According to JB Kristanto's Katalog Film Indonesia (Indonesian Film Catalogue), an American named Len Ross was initially booked to direct the film; Ross was reportedly in the country to film a work entitled Java for Metro-Goldwyn-Mayer and shot several scenes in mid-1928. The cast was ethnic Chinese, and the female stars – Lie Lian Hwa and Lie Bo Tan – were reportedly daughters of the Surabayan gangster Lie Bauw Kie and trained in silat; other cast members included Kwee Tiang An and Yah Kwee Pang. However, after Ross withdrew the script was put on hold.

Nelson Wong, who had formerly been booked with his brothers Joshua and Othniel to record a film for Tio Tek Djien, approached David Wong (no relation), a high-ranking General Motors employee in Batavia, for funding. With this the Wong Brother's Halimoen Film was able to finish the film. Some sources indicate that the same cast was used, while others suggest that the leading role was taken by a student from Shanghai named Lily Oey.

The silent film was shot in black and white; its intertitles were bilingual, written in both Malay and Chinese. The American film historian Richard Abel writes that the film's technical quality, like all other local productions of the time, was poor and unable to compete with imported works, and the Indonesian film scholar Misbach Yusa Biran writes that the shots were considered blurry even at the time.

==Release and reception==
Lily van Java was released in 1928. Its success is disputed. The reporter Leopold Gan wrote that the film was highly successful, to the point that after several years copies were worn through from overplaying. However, Joshua Wong later recalled in an interview that the film had been a failure; David Wong is reported to have avowed to no longer fund any films after Lily van Java. Lacking a backer, the Wong Brothers went on hiatus.
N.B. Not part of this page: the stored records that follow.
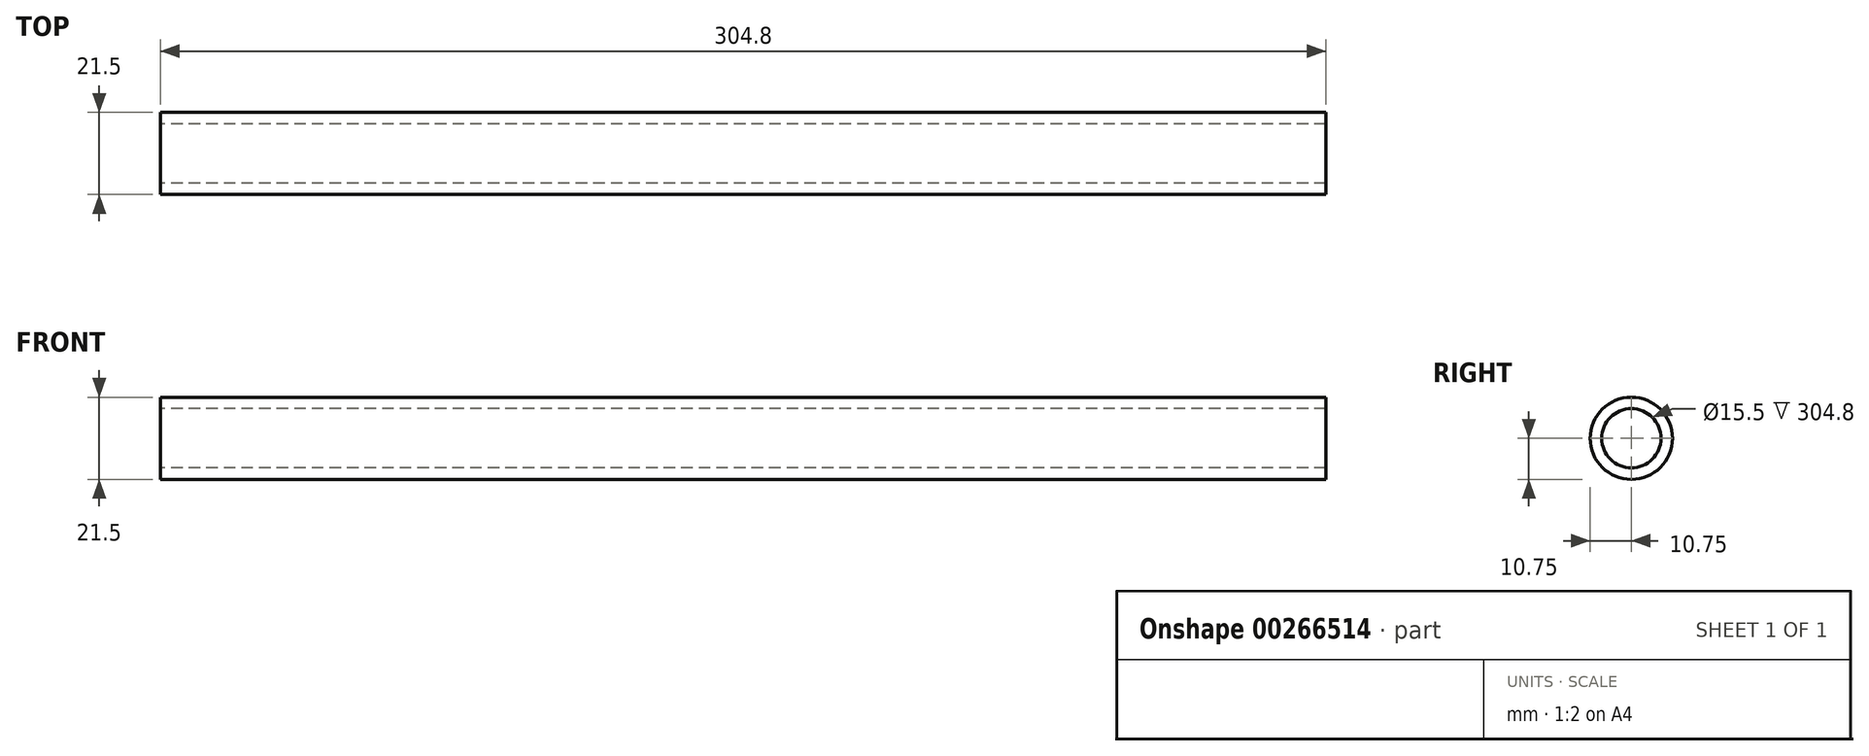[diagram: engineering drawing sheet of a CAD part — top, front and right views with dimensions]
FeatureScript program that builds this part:
annotation { "Feature Type Name" : "Feature", "Feature Type Description" : "" }
export const myFeature = defineFeature(function(context is Context, id is Id, definition is map)
    precondition{}
    {
        {
            var Q0;
            Q0=qCreatedBy(makeId("Right.planeOp"),FACE);
            var sketch = newSketch(context, id + "F0", { "sketchPlane" : qUnion([Q0])});
            skCircle(sketch, "E0", {"center": v(0, 0) * mm, "radius": 7.75 * mm});
            skCircle(sketch, "E1", {"center": v(0, 0) * mm, "radius": 10.75 * mm});
            skSolve(sketch);
        }
        {
            var Q0;
            Q0 = qSketchRegion(id + "F0", true);
            extrude(context, id + "F1", {"entities" : qUnion([Q0]), "depth" : 304.8 * mm});
        }
    });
Lily van Java continues to be recorded as the first Chinese-produced film of the area. Although the Wongs went on hiatus, other ethnic Chinese became involved in film. Several Chinese owned start-ups are recorded from 1929 on, including Nancing Film with Resia Boroboedoer (1928) and Tan's Film with Njai Dasima (1929). By the early 1930s Chinese-owned businesses were the dominating force in the country's film industry.

The film is likely a lost film. The American visual anthropologist Karl G. Heider writes that all Indonesian films from before 1950 are lost. However, JB Kristanto's Katalog Film Indonesia (Indonesian Film Catalogue) records several as having survived at Sinematek Indonesia's archives, and Biran writes that several Japanese propaganda films have survived at the Netherlands Government Information Service.